The harbour at Möja is very small and we were lucky to get a spot in the inner part which is most sheltered. However it got very crowded. Here we bought some supplies and had a good meal at the restaurant. (This time it was really good food. I had been somewhat disappointed with the food at Blidö and Finnhamn). Our plan was to leave the next day and sail on to some less crowded place. But this plan did not work. The high pressure centre everybody was talking about for weeks finally was about to hit Scandinavia (we had had a very rainy and quite unusually cold summer this far), and with it there was a lot of moist, warm air coming over a cold Baltic Sea.
We got fog. if you look very carefully you can actually see a sail in the middle of it. The whole day boats were coming into this tiny harbour to wait for better visibility. There where everywhere, anochored out, tied to private docks and to each other.
Here maybe a note is apropriate to our Canadian friends. Well I know, you always sail in this kind of weather. And yes, maybe I am squeamish about this visibility thing..... However the fog lifted in the early afternoon. We decided to stay the nigh anyway and sail the next day. With the high pressure being here, now we got it very hot, and very light winds. This would unfortunately stay until the end of the trip. So we planned to sail homeward slowly. At first this worked great. We found an anchorage at Lådna that was almost empty. After a day's sailing in light air and bright sunshine we swam quite a lot and afterwards we agreed that this was one of the best anchorages we found. We will certainly remember this one.
On our way there we saw this nice little boat.
The next moring we really wanted to stay another day, but the winds being so light, we were afraid we would not make it home in time so we proceeded to Gällnö. We still had some wind, so we made the whole trip under sail alone.
Om our way we discovered some cows on the beach. How did they get there?
At Gällnö we got in the middle of some kind of open wooden boat meeting. They only stayed for a late lunch though. Gällnö once again is poweboat country. Here poweboaters can easily drive from town to take a swim and get home in time for the evening news. At Gällnö there are quite a lot of dragonflies. And some curious duck like birds.

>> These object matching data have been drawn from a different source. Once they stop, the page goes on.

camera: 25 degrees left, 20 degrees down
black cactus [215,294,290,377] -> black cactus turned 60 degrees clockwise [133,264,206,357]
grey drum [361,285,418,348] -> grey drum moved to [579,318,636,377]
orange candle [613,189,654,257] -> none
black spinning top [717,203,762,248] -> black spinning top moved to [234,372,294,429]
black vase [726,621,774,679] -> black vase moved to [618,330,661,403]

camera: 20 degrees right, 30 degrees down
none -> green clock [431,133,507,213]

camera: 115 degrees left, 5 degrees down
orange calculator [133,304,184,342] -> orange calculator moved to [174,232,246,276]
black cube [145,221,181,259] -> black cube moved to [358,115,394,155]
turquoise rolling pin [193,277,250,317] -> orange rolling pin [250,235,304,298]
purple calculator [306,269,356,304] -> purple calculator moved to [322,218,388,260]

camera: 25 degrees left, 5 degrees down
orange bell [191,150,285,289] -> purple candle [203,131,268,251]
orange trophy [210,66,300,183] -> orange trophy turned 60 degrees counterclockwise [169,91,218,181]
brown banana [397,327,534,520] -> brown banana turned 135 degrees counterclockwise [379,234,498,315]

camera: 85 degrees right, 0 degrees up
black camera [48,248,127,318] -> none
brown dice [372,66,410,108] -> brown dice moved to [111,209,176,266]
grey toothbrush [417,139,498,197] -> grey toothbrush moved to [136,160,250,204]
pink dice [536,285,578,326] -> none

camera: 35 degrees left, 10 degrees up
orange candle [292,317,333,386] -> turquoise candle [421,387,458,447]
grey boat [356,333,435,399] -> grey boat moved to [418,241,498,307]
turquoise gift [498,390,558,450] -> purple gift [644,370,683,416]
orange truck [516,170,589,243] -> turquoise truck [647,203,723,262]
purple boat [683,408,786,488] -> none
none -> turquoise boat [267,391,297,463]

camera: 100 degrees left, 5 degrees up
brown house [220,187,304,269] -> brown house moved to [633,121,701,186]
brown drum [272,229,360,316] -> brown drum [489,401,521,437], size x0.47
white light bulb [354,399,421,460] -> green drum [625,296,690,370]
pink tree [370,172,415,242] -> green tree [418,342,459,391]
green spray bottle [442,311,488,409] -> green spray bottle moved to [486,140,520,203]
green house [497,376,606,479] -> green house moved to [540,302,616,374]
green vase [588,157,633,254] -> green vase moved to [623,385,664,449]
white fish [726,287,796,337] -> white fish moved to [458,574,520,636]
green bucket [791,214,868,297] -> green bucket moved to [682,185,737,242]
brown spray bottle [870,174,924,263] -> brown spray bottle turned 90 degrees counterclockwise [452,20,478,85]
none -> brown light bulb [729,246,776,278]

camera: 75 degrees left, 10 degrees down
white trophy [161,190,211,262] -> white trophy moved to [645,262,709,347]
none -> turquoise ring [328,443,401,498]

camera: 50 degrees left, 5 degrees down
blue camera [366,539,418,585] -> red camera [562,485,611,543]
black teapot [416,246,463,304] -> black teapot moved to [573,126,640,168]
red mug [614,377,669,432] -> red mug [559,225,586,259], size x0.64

This one is sitting on the tiller.
Now the less successful part of the trip begins. Our plan was to stay two more nights out, first at the marina at Grinda, where we would eat at the restaurant and then at Vaxholm, a small town from where we knew we would make it home in one day whatever the circumstances. But we did not think of it being Friday night. Last year we had stayed at Grinda and liked it very much, but then it was not at week-end. This was horrible. There were so many powerboats from town creating swell in the harbour, leaving and arriving at all times during the night and dragging half drunk girls from the pub to their boat's to "complete the task". We had one such incident in the boat moored next to us, and we heared every word. It was like a TV show. Of course, we did not get any sleep at all. And the next day we did not get any wind. We motorsailed quite a lot as it was impossible to wait for wind in the horrible powerboat swell. When we approached Vaxholm the wind picked up but we were so tired that we decided to put into the marina anyway. This, too was a mistake. We should have continued all the way home in the light evening breeze, because the next day, there was even lesser wind and we had to motorsail almost all the way back home. However, now I do know that the Honda 2hp 4-stroke works perfectly well indeed. I did actually take a picture of the Vaxholm castle, but it's at nigh....
Despite the last two days this was a very successful cruise. We now know that we can live onboard Discovery for two whole weeks without any problems at all. Even when it was raining, we could live inside the boat or under the makeskift cockpit tent. We also sailed all the time, except the last two days. At many occasions we sailed out of the anchorage not using the outboard at all, and at one time we sailed in half a gale and got a new speed record. My wife now has been sailing in moderate open sea swells and liked it. Actutally she liked the open parts best. We have also learned a few things. Mostly not to leave and come back on a week-end if this could be avoided, and to use the wind that is during high pressure periods. In fact, the day after we arrived home there would have been a perfect wind to sail home from Vaxholm. But being so near home, and so tired after the sleepless night at Grinda, we wanted to get home and did not bother to wait another day for better wind. Also my mother in law who had lived at our place to take care of the cat was leaving. Finally here is a map of the trip.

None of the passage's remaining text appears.